Прислушиваясь по ночам к городскому шуму, он улавливал за ним еще какой-то гул. Потом это у него повторилось в 1918 году, но уже более четко и определенно. «...Во время и после окончания “Двенадцати”, – писал Блок, – я несколько дней ощущал физически, слухом, большой шум вокруг – шум слитный (вероятно, шум от крушения старого мира). <...>
Правда заключается в том, что поэма написана в ту исключительную, и всегда короткую пору, когда проносящийся революционный циклон производит бурю во всех морях – природы, жизни и искусства...»
В связи с этим мне хотелось бы привести цитату из Живой Этики. «Иногда вы слышите, – написано там, – как бы вопли и гул голосов. Конечно, это отзвук слоев Тонкого Мира»
В 1921 году другой выдающийся поэт – А.Белый написал такие стихи:
Мир рвался в опытах Кюри
Атомной, лопнувшею бомбой
На электронные струи,
Невоплощенной гекатомбой...Белый Андрей. Символизм как миропонимание. М., 1994. С. 3.
В то время, когда были написаны эти строки, преемник Кюри, Жолио-Кюри продолжал только исследовать явление радиоактивности. И еще никто, даже сам исследователь, не мог представить себе, чем обрушится на мир расщепление атома, которое принесет гибель многим тысячам людей.
Наиболее ярко выраженный профетический характер носило творчество великого русского писателя Ф.М.Достоевского. «Он – пророк русской революции, – писал Н.А.Бердяев, – в самом бесспорном смысле этого слова. Революция совершилась по Достоевскому. Он раскрыл ее идейные основы, ее внутреннюю диалектику и дал ее образ.
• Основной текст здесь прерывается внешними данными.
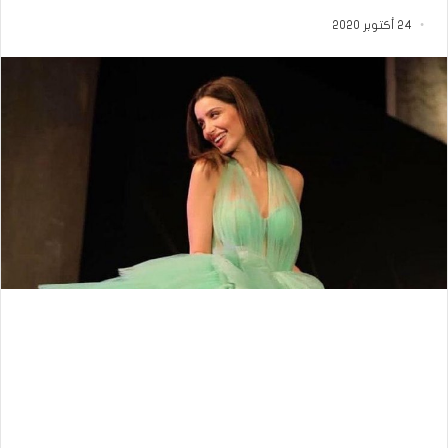
24 أكتوبر 2020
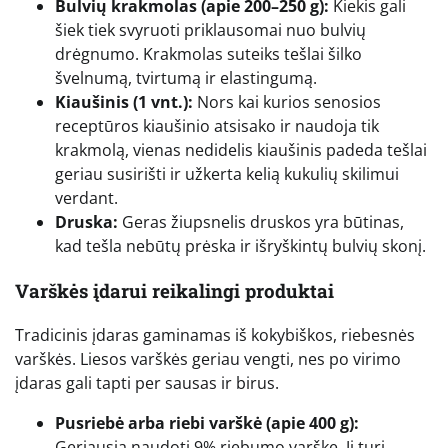
Bulvių krakmolas (apie 200–250 g):
Kiekis gali
šiek tiek svyruoti priklausomai nuo bulvių
drėgnumo. Krakmolas suteiks tešlai šilko
švelnumą, tvirtumą ir elastingumą.
Kiaušinis (1 vnt.):
Nors kai kurios senosios
receptūros kiaušinio atsisako ir naudoja tik
krakmolą, vienas nedidelis kiaušinis padeda tešlai
geriau susirišti ir užkerta kelią kukulių skilimui
verdant.
Druska:
Geras žiupsnelis druskos yra būtinas,
kad tešla nebūtų prėska ir išryškintų bulvių skonį.
Varškės įdarui reikalingi produktai
Tradicinis įdaras gaminamas iš kokybiškos, riebesnės
varškės. Liesos varškės geriau vengti, nes po virimo
įdaras gali tapti per sausas ir birus.
Pusriebė arba riebi varškė (apie 400 g):
Geriausia naudoti 9% riebumo varškę. Ji turi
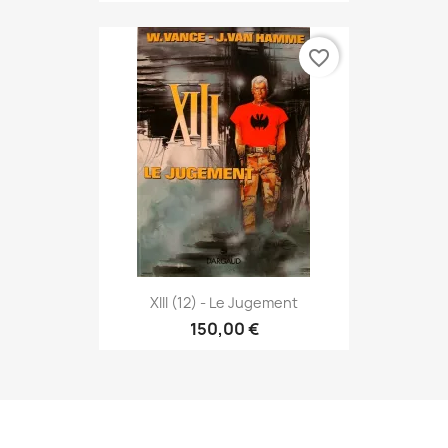
favorite_border
XIII (12) - Le Jugement
150,00 €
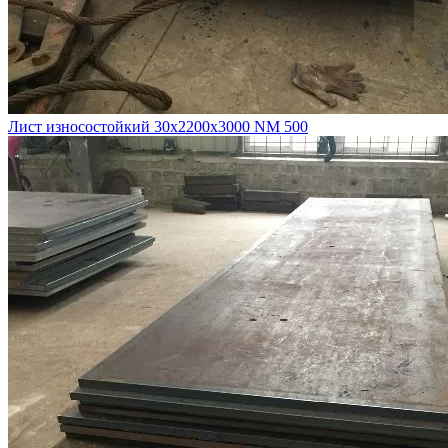
Лист износостойкий 30х2200х3000 NM 500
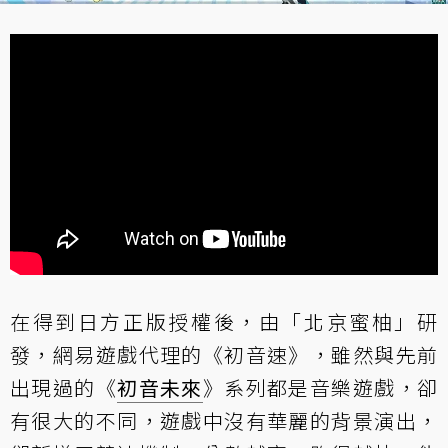
在得到日方正版授權後，由「北京蜜柚」研
發，網易遊戲代理的《初音速》，雖然與先前
出現過的《
初音未來
》系列都是音樂遊戲，卻
有很大的不同，遊戲中沒有華麗的背景演出，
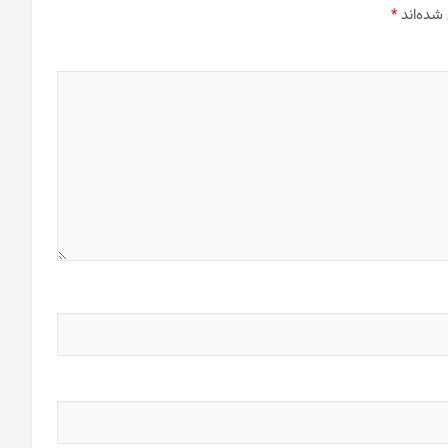
شده‌اند
*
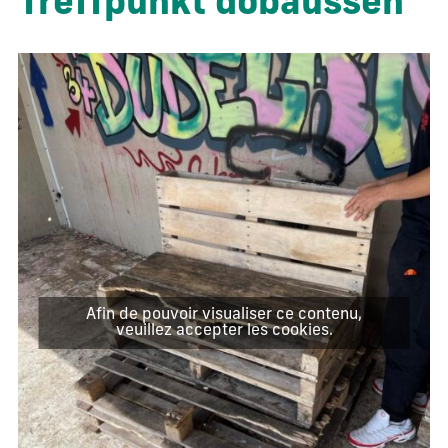
Treffpunkt dobaussen
Afin de pouvoir visualiser ce contenu,
veuillez accepter les cookies.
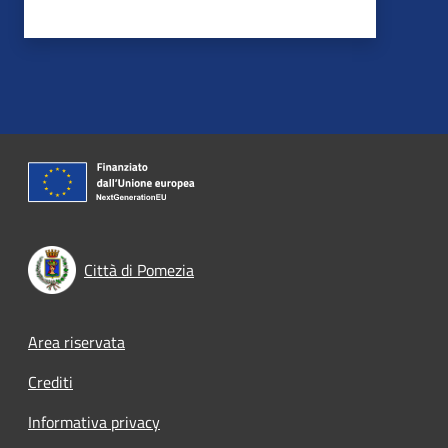
Città di Pomezia
Footer menu
Area riservata
Crediti
Informativa privacy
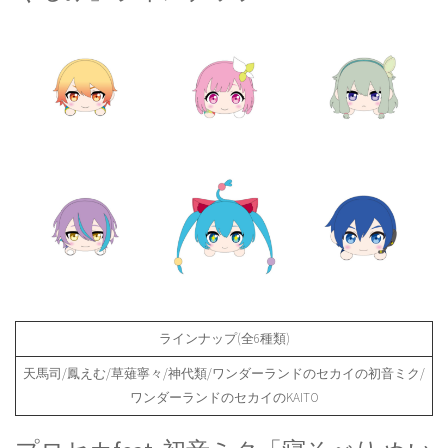
ラインナップ(全6種類)
天馬司/鳳えむ/草薙寧々/神代類/ワンダーランドのセカイの初音ミク/
ワンダーランドのセカイのKAITO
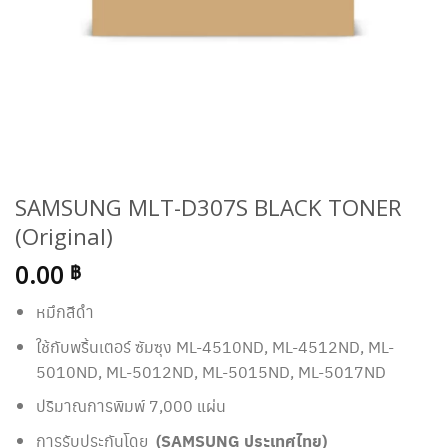
SAMSUNG MLT-D307S BLACK TONER
(Original)
0.00
฿
หมึกสีดำ
ใช้กับพริ้นเตอร์ ซัมซุง ML-4510ND, ML-4512ND, ML-
5010ND, ML-5012ND, ML-5015ND, ML-5017ND
ปริมาณการพิมพ์ 7,000 แผ่น
การรับประกันโดย
(SAMSUNG ประเทศไทย)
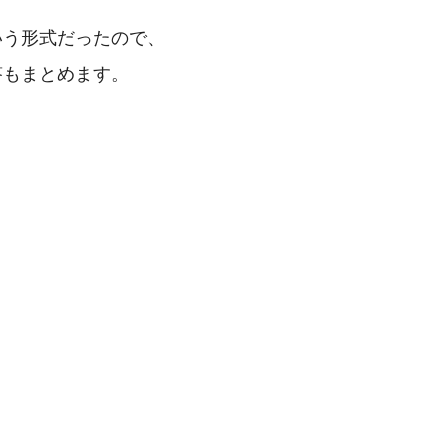
いう形式だったので、
答もまとめます。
Он из глубин духа, из внутренних процессов постиг характер русской революции, а не из внешних событий окружающей его эмпирической действительности»
Опережающее профетическое знание и образная целостность в постижении сложнейших энергетических процессов, идущих в мироздании, давали подлинному искусству неоспоримые преимущества и перед экспериментальной наукой, и перед религией, скованной прочным панцирем многовековых традиционных представлений.